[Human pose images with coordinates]
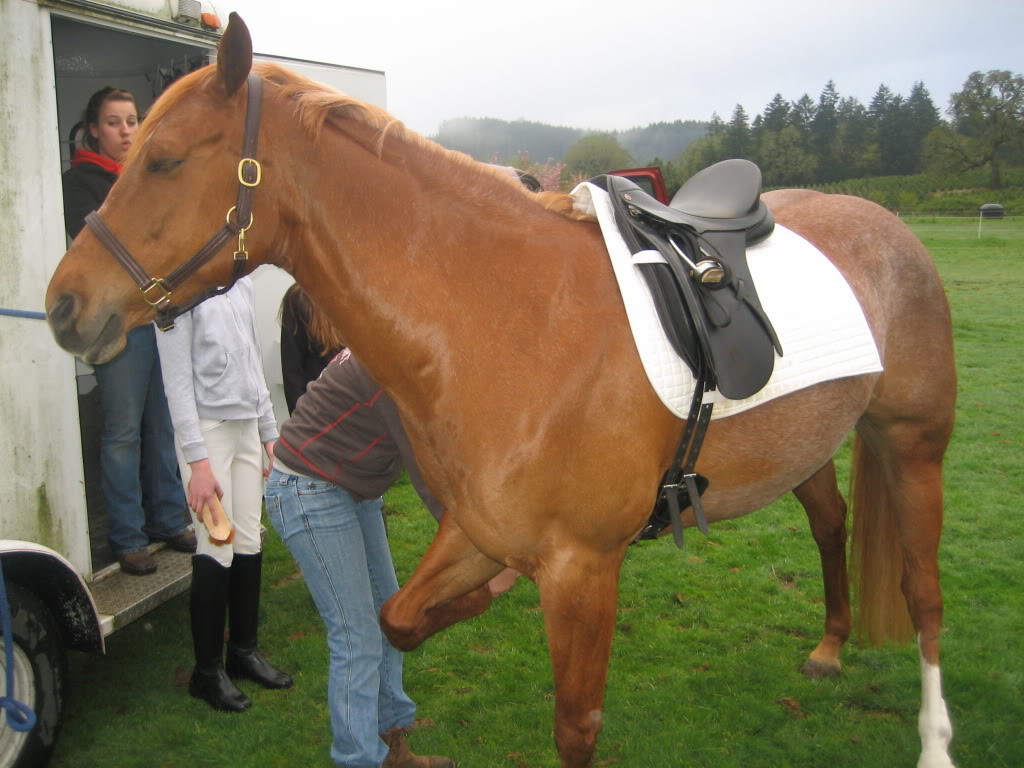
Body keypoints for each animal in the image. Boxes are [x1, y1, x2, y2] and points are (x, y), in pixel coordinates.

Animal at [46, 15, 958, 768]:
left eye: (164, 159)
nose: (63, 304)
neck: (507, 319)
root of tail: (885, 223)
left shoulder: (584, 571)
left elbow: (576, 727)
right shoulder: (477, 532)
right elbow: (397, 618)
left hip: (914, 446)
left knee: (923, 595)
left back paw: (934, 742)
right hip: (813, 444)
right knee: (832, 525)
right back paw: (831, 648)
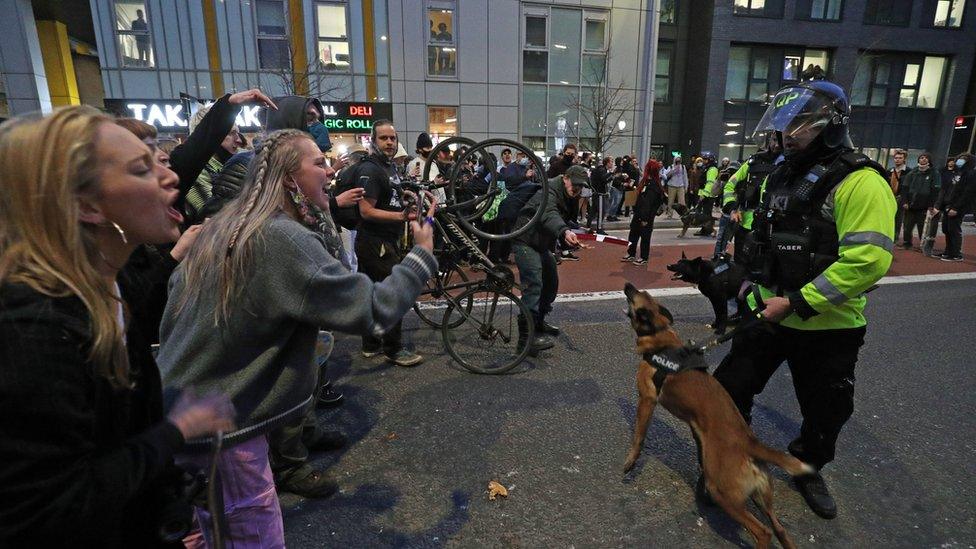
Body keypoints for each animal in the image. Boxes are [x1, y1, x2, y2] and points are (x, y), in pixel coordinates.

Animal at [620, 280, 812, 544]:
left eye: (636, 296)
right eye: (642, 292)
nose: (628, 284)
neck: (659, 337)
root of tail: (750, 443)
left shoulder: (647, 400)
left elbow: (638, 438)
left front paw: (630, 463)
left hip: (722, 491)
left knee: (762, 532)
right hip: (761, 498)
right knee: (780, 530)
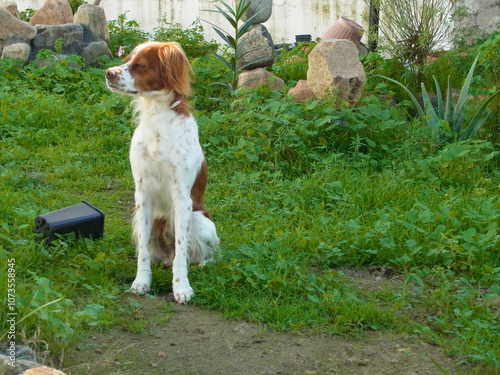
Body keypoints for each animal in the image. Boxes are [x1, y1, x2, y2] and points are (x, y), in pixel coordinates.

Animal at [105, 41, 219, 306]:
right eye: (125, 59)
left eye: (139, 65)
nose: (107, 73)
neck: (157, 116)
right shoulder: (142, 193)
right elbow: (144, 252)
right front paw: (141, 281)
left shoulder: (182, 197)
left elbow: (181, 251)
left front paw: (182, 288)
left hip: (202, 222)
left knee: (200, 254)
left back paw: (203, 263)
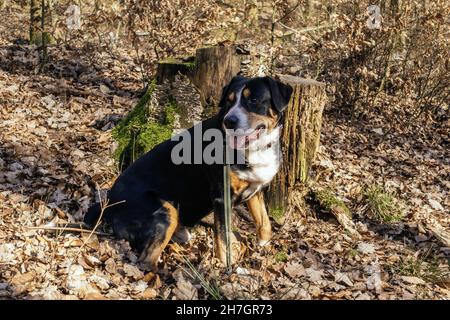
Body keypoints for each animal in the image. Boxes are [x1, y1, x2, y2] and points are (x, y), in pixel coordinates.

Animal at [84, 75, 294, 270]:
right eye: (229, 101)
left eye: (253, 100)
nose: (229, 121)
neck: (255, 149)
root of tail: (108, 204)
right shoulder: (221, 197)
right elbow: (223, 237)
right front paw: (227, 267)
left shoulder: (255, 188)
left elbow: (264, 222)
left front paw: (264, 247)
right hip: (165, 210)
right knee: (146, 260)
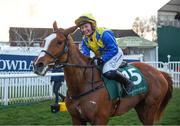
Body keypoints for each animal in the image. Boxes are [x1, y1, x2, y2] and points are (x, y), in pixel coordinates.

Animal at [33, 21, 172, 124]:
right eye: (44, 41)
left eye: (59, 42)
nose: (38, 65)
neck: (82, 85)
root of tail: (160, 73)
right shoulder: (77, 119)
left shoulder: (100, 119)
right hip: (140, 107)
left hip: (149, 109)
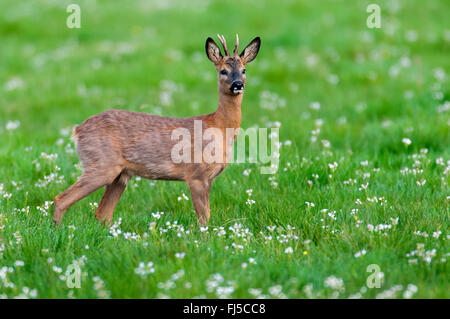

=== Task to complete ===
Copy the entries exactly. Leave out the images.

=== Output of the exercise ===
Body keypoints for each animal in the image. Boxes are [x1, y1, x2, y2] and points are (x, y), in pixel coordinates.

Animal at [46, 15, 958, 768]:
left eye: (164, 159)
nose: (63, 304)
neck: (507, 319)
root of tail: (885, 223)
left shoulder: (584, 571)
left elbow: (576, 727)
right shoulder: (477, 532)
right elbow: (397, 618)
left hip: (914, 446)
left knee: (923, 595)
left back paw: (934, 742)
right hip: (813, 444)
right knee: (832, 525)
right back paw: (831, 648)
Body keypoints for each animal in the image. Boxes are [x1, y1, x2, y2] and points are (x, y), in pixel coordinates.

Animal at [620, 280, 812, 544]:
left eye: (636, 296)
right eye: (642, 292)
nose: (628, 284)
neck: (659, 337)
root of tail: (750, 443)
left shoulder: (647, 400)
left elbow: (638, 438)
left front paw: (630, 463)
left hip: (722, 491)
left knee: (762, 532)
right hip: (761, 498)
right knee: (780, 530)
Body keypoints for each animal in the image. Boxes are [x1, y1, x2, y2] and points are (x, y), in pixel coordinates.

Animal at [105, 41, 219, 306]:
right eye: (125, 59)
left eye: (139, 65)
nose: (107, 73)
neck: (157, 116)
right shoulder: (142, 193)
right elbow: (144, 252)
right front paw: (141, 281)
left shoulder: (182, 197)
left elbow: (181, 251)
left front paw: (182, 288)
left hip: (202, 222)
left knee: (200, 254)
left back paw: (203, 263)
Body keypoints for each animal in the image. Boxes are [x1, y1, x2, y2] and points are (x, y), in pixel coordinates.

Animal at [84, 75, 294, 270]:
right eye: (229, 101)
left eye: (253, 100)
nose: (229, 121)
neck: (255, 149)
root of tail: (108, 204)
right shoulder: (221, 197)
right elbow: (223, 237)
right front paw: (227, 267)
left shoulder: (255, 188)
left elbow: (264, 222)
left front paw: (264, 247)
right hip: (165, 210)
right knee: (146, 260)
Body keypoints for each animal in the image. Boxes are [x1, y1, x2, y2] and points are (x, y), in pixel coordinates.

Animal at [33, 21, 172, 124]:
right eye: (44, 41)
left eye: (59, 42)
nose: (38, 65)
neck: (82, 85)
root of tail: (160, 73)
right shoulder: (77, 119)
left shoulder: (100, 119)
right hip: (140, 107)
left hip: (149, 109)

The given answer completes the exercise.